Central to the book is Sita’s method of teaching - one that feels particularly relevant today.
“She doesn’t scold. She doesn’t say, ‘You’re wrong,’” Merriam explains. “She teaches through
life itself.”

A challenge arises. A situation provokes anger or fear. That moment is the teaching.

“We either respond unconsciously, repeating old patterns,” she says, “or we see it as a divine test
and respond consciously.” At one point in the book, Sita’s attendant Soma observes, “Sita did
not come to reveal who she is. She came to reveal who you are.”

This philosophy extends to Merriam’s understanding of free will and karma. While karma shapes
the conditions of our lives, she believes free will lies in how we meet those conditions. “We
always have a choice,” she says. “We can react with anger or resentment, or we can ask, ‘What
am I meant to learn from this?’”

She is clear that this is not abstract theory. While writing chapters on non-reaction and non-
judgment, she found herself struggling deeply. “Conditions in my country are very difficult right
now,” she admits. “And it’s very easy to fall into judgment - even self-righteous judgment.”

What shifted her perspective was seeing harmful actions not as reasons for hatred, but as seeds of
future suffering for those who commit them. “That awakened compassion,” she says. “Because
karma is ultimate justice. The universe doesn’t need my anger to correct imbalance.”

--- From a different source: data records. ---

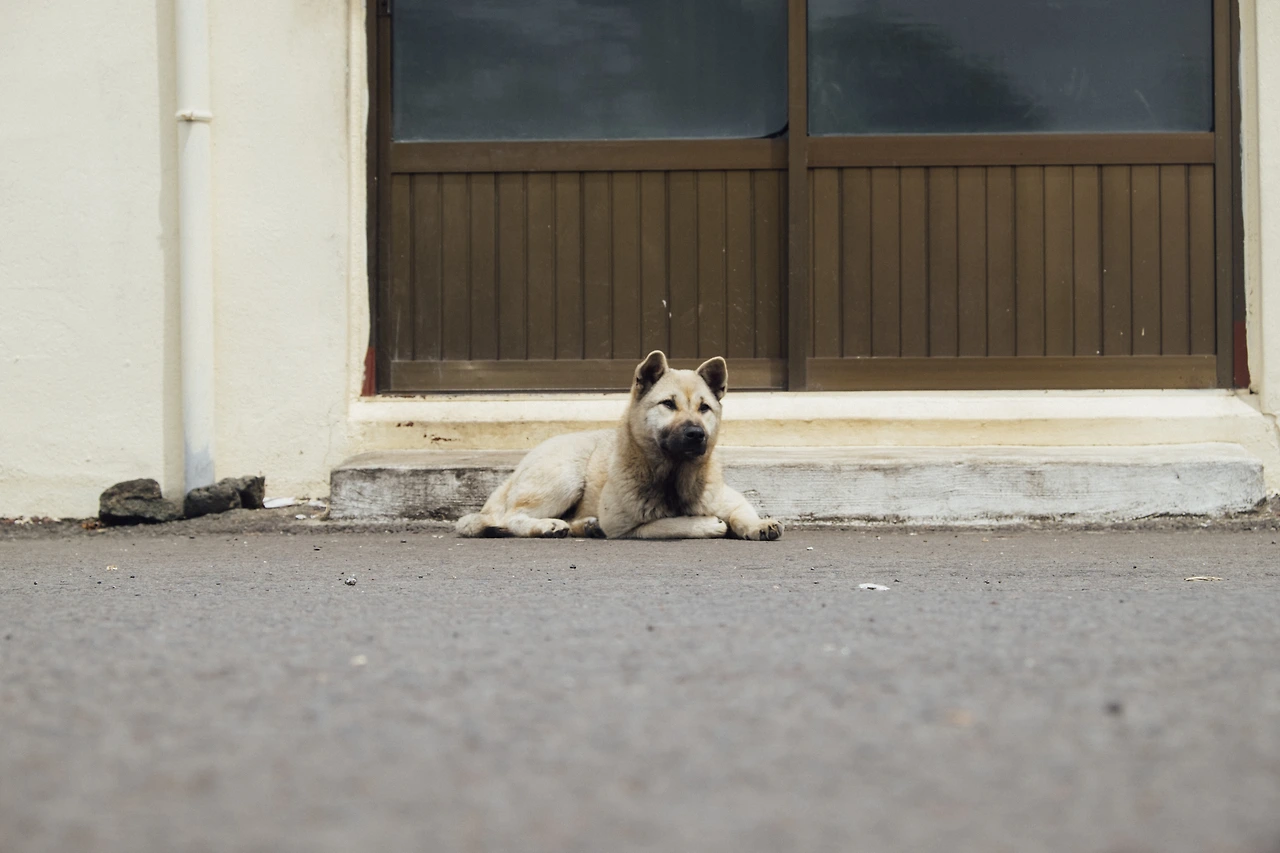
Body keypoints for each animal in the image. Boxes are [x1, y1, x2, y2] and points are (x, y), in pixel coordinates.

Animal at [455, 351, 782, 541]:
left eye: (704, 408)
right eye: (668, 404)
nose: (696, 434)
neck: (673, 475)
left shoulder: (733, 502)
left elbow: (742, 513)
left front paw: (758, 525)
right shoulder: (625, 527)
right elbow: (667, 525)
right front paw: (705, 525)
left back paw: (586, 526)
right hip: (564, 478)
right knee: (512, 518)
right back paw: (548, 526)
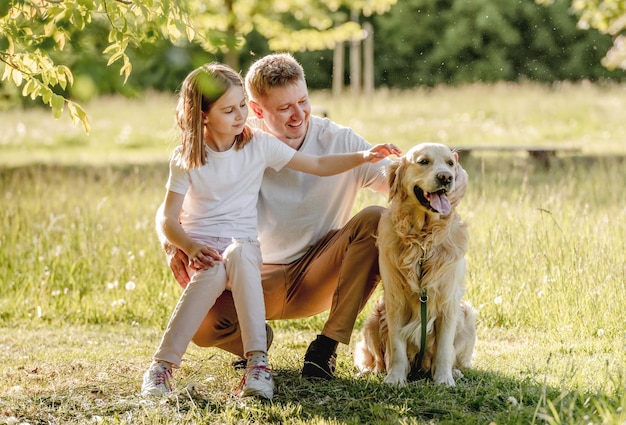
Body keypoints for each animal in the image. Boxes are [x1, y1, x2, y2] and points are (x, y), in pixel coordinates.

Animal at [354, 142, 476, 384]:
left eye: (450, 163)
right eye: (423, 162)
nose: (446, 177)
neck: (422, 239)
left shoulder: (448, 300)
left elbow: (444, 348)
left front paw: (444, 379)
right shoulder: (395, 298)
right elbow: (396, 346)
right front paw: (395, 379)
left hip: (467, 315)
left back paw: (455, 372)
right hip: (373, 320)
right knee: (377, 358)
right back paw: (373, 371)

This does not mean withdrawal from the world. Merriam speaks at length about the tension
between inner stillness and outer action - a tension faced by activists, writers, and political
thinkers alike. “We must oppose injustice,” she insists. “But without losing our inner center.”
Even Sita, she reminds us, experienced righteous anger when she witnessed vast inequality in
Lanka. Yet she had to be brought back into balance. “The challenge,” Merriam says, “is to act
without hatred - to resist injustice without becoming it.”

The book also deepens the relationship between Rama and Sita, portraying them not as separate
forces but as complementary expressions of the same truth - much like Shiva and Shakti.
“Wisdom and love are the two pillars that hold up the universe,” Merriam says.

In one story, Sita demonstrates that wisdom without love is incomplete. Later, Rama opens a
sage’s heart so that he may experience divine love directly. “Love is not emotion,” Merriam
emphasizes. “It is a state of being.”

This, she believes, is where modern society is profoundly unbalanced. Even in global
institutions, she has been told that the word love is too soft to be used seriously. “You can say
compassion,” she says with a wry smile, “but not love.”

Yet love - as karuṇā, as presence, as divine magnetism - is precisely what the world lacks.
Merriam is particularly critical of the idea that women must adopt traditionally male models of
power to be effective. “That was never the purpose,” she says. “What women are meant to bring
is balance.”

Through her Global Peace Initiative of Women, she witnessed something unexpected: men came
in equal numbers, not to lead, but because they were “hungry for this energy” - for a way of
being that integrates strength with care.

Spiritually, Merriam does not draw hard boundaries between traditions. “Shaktism and Advaita
are not separate to me,” she says. “Sometimes you are the beloved. Sometimes you merge with
the beloved. Life moves between these states.”

Today, she describes herself as “a servant of Sita, in love with Rama,” allowing her love to flow
through her and his presence to awaken within.

As for the future, Merriam is neither utopian nor dystopian. “Not Satya Yuga yet,” she says,
smiling. The coming centuries will bring immense challenges, particularly through new
technologies with vast creative and destructive potential. But she remains quietly hopeful.
“The future isn’t created for us,” she says. “We are creating it - every day, through the
consciousness we choose to embody.”

And perhaps that, she suggests, is Sita’s deepest teaching for our time.